Но новая знать выросла в соперничестве со старой; и по мере того, как положение в обществе становилось все более сложным и неопределенным, рядом с высшей вежливостью по отношению к одним можно было наблюдать насмешливую дерзость по отношению к другим — революцию в манерах, которая, ускоряя революцию мнений, лишь ожесточала ее. Таким образом, манеры французов времен Людовика XVI имели одну общую черту с нашими нынешними. Денежная аристократия тогда приходила к власти во Франции, подобно тому как денежная аристократия сейчас приходит к власти в Англии. Это та аристократия, которая требует подобострастного услужения, которая ревнива и боится, что к ней отнесутся без должного уважения; это та аристократия, которая надменна, дерзка и обидчива; которая грезит об оскорблениях и сама их наносит; это та аристократия, которая неуверенным взглядом измеряет высоту знакомства; это та аристократия, которая отстраняется и насмехается — эта аристократия, хотя и являющаяся аристократией Июльской революции, ныне слишком бессильна во Франции, чтобы ее притязания были чем-то большим, чем вульгарность.
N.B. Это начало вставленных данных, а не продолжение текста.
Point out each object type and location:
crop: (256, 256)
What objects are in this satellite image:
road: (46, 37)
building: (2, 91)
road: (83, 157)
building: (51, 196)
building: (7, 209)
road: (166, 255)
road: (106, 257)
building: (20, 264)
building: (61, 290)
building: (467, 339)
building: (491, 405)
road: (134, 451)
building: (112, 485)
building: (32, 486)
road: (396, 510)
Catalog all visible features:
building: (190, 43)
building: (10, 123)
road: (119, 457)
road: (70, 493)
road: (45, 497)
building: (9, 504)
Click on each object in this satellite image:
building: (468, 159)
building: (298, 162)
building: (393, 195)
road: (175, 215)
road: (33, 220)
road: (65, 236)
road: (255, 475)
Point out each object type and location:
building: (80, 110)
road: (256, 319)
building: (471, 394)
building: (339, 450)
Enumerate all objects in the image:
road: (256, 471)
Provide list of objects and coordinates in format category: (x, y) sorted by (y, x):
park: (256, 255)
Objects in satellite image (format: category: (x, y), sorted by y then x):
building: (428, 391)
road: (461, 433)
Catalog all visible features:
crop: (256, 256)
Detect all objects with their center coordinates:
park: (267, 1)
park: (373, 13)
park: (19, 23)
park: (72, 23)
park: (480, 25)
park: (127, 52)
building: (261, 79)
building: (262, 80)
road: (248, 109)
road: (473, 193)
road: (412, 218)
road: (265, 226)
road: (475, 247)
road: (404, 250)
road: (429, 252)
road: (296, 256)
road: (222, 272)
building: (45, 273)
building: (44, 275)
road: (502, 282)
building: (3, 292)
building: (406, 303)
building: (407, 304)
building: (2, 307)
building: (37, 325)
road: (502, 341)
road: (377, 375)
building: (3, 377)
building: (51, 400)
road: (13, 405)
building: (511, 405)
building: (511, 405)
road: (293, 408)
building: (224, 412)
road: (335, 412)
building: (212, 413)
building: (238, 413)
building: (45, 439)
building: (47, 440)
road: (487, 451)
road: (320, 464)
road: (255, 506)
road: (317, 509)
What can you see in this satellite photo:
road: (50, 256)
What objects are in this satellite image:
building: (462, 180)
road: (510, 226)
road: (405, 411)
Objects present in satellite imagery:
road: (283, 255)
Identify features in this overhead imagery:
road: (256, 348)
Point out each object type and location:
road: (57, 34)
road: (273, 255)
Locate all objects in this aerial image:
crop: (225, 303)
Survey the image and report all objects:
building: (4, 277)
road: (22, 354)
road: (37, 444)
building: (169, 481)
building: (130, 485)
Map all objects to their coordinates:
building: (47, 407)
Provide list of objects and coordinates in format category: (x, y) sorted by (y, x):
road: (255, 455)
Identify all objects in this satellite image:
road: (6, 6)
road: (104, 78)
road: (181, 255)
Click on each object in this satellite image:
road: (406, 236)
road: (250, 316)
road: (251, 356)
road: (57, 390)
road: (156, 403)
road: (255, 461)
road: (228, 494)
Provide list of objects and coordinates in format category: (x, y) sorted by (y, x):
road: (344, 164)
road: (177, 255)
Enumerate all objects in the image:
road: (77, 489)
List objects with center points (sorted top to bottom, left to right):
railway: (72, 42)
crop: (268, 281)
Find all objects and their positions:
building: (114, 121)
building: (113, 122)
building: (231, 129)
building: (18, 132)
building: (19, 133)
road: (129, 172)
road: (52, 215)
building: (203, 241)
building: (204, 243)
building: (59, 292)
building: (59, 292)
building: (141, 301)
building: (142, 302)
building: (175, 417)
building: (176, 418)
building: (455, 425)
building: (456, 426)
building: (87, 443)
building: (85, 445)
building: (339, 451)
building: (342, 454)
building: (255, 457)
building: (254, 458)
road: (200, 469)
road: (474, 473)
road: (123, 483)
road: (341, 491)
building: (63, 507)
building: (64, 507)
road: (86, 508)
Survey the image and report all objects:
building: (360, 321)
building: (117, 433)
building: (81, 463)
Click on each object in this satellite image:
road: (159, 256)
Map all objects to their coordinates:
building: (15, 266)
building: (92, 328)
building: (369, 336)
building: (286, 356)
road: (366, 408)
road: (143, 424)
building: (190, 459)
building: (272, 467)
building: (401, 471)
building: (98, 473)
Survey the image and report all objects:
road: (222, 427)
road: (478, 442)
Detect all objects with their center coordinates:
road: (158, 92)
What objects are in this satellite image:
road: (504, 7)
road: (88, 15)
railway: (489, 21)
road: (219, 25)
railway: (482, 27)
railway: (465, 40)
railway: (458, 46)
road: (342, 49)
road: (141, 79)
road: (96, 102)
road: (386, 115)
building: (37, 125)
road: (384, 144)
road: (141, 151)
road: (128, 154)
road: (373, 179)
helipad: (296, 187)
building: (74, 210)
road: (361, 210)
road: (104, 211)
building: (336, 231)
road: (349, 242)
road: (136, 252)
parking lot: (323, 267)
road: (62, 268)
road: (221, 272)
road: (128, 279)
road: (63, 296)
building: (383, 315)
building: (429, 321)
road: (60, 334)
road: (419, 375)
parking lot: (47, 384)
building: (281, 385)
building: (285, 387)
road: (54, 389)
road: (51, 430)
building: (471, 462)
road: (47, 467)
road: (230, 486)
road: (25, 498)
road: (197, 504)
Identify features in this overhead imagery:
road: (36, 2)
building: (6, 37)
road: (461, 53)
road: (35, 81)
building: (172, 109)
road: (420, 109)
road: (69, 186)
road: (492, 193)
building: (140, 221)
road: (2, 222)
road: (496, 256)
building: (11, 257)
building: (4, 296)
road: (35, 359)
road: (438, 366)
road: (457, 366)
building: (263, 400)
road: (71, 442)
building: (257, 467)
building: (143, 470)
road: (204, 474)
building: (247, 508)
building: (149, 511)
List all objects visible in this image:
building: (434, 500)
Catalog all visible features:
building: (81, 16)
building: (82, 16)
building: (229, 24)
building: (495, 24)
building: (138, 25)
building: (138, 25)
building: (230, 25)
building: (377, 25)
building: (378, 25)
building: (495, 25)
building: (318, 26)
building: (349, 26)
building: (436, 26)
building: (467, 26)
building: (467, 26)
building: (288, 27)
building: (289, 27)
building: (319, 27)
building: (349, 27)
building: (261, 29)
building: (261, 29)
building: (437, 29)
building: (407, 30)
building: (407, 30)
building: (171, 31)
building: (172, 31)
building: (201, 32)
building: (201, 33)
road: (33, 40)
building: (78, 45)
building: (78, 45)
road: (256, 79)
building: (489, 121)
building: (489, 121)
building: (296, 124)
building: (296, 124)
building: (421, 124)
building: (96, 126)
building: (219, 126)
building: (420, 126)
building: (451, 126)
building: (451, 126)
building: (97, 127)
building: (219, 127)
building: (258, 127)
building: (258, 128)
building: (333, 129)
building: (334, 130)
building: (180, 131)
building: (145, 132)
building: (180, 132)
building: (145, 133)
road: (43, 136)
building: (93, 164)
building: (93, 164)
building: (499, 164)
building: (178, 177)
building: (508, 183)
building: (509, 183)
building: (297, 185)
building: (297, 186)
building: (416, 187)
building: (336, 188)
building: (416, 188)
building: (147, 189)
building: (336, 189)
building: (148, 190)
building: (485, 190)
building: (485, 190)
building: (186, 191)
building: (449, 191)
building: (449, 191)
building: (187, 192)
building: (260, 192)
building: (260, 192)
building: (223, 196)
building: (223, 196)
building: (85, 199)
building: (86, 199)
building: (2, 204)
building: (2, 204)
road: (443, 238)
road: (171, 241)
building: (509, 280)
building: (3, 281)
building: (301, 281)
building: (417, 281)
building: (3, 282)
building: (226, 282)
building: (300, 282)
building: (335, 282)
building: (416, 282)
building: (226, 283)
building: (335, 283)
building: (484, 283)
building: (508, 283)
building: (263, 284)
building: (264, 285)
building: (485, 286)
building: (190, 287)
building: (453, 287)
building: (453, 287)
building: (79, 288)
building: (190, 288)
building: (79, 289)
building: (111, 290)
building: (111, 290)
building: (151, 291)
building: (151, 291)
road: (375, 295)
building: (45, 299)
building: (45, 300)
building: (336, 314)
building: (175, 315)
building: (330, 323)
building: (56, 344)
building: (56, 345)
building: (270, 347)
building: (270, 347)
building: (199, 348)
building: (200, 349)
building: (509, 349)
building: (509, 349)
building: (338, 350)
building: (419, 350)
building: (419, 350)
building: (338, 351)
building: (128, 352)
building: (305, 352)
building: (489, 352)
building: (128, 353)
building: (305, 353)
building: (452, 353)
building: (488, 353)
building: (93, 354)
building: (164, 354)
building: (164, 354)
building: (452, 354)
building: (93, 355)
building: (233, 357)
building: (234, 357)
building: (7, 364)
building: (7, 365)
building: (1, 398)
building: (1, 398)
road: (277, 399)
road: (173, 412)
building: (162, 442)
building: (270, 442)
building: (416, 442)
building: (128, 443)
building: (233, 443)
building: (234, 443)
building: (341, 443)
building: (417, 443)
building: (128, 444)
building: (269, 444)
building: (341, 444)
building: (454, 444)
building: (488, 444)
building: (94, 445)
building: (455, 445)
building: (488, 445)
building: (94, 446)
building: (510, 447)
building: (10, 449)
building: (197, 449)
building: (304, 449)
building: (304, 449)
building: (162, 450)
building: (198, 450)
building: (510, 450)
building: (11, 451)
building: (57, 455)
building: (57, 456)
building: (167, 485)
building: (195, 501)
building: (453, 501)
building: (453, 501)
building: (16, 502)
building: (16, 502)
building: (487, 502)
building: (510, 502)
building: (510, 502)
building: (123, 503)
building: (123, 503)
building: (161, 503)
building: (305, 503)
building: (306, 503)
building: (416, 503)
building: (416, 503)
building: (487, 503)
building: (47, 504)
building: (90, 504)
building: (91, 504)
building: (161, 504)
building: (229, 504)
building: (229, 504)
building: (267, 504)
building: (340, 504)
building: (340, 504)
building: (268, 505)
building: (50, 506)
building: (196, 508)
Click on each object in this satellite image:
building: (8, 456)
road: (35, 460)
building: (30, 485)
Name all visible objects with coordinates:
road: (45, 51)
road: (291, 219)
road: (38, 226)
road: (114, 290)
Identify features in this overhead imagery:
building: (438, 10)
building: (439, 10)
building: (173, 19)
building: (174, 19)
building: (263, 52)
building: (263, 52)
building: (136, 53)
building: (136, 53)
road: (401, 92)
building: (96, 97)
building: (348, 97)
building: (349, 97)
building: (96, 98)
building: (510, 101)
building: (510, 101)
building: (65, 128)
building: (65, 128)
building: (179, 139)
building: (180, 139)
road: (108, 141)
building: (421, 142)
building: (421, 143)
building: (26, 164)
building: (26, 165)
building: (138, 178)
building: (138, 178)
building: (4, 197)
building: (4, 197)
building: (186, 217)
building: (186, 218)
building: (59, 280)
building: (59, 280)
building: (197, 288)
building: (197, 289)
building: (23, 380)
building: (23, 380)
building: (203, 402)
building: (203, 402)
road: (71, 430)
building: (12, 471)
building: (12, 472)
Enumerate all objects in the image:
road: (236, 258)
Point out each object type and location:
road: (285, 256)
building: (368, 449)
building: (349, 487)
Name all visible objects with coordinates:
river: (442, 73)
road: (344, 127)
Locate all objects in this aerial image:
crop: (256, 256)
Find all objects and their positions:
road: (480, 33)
Французские манеры, если они и не любезны, то, во всяком случае, не дерзки; в то время как наши, к несчастью, свидетельствуют, с одной стороны, о дерзости, не представляя при этом, с другой стороны, таланта и изящества того общества, которое председательствовало на поздних ужинах старого режима. У нас нет месье де Фиц-Джеймса, которого можно было бы всю жизнь валять в сточной канаве, как сказала одна красавица того времени, «не испачкавшись ни единым пятнышком». У нас нет месье де Нарбонна, который останавливается в самый разгар дуэли, чтобы поднять смятую розу, выпавшую в небрежный момент из его губ во время изящного поединка! Вы больше не увидите во Франции того благородного вида, той «великой манеры», как ее называли, с помощью которой старая знать до последнего стремилась сохранить различие между собой и своими менее знатными соратниками, и которой, конечно же, эти соратники усердно подражали.